__Passage provided__.
· · · · · · ·

# Weightlifting belt - dipping belt ideas?



## Sos123 (Jun 18, 2014)

This may sound stupid but any ideas on how to convert a weight lifting belt into a dipping belt for chin ups, was thinking of buying a long key chain or something just so could put it round the belt them wrap it round the weight also. Any other ideas welcome..thanks.


----------



## EpicSquats (Mar 29, 2014)

I have used a chain with a clip on it before, I had the chain looped round the back of my weightlifting belt. I was doing dips with 2.5kgs up to 15kg. It did swing a bit but you can hold the plates between your legs though to stop that. Just make sure you get a chain that's big enough to fit the clip through. They will have those types of clips on the machines in your gym I expect, so you probably won't need to buy one.


----------



## notorious1990 (Mar 10, 2008)

just buy a dip belt on amazon or ebay?

· · · · · · ·

__Supplied material__.
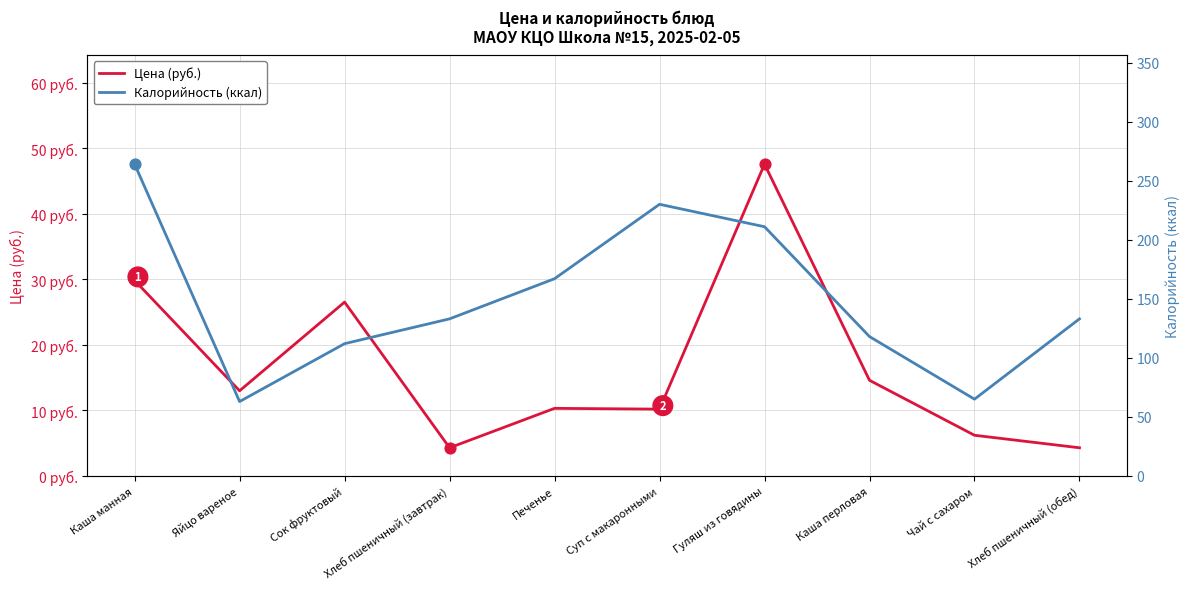

What are all the series names shown in the legend?

Цена (руб.), Калорийность (ккал)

· · · · · · ·

__Brief__. Reproduce the part of the dipping belt forum thread that begins at the words "## EpicSquats (Mar" and stops after "(Mar 10, 2008)".

__Answer to this exercise__.
## EpicSquats (Mar 29, 2014)

I have used a chain with a clip on it before, I had the chain looped round the back of my weightlifting belt. I was doing dips with 2.5kgs up to 15kg. It did swing a bit but you can hold the plates between your legs though to stop that. Just make sure you get a chain that's big enough to fit the clip through. They will have those types of clips on the machines in your gym I expect, so you probably won't need to buy one.


----------



## notorious1990 (Mar 10, 2008)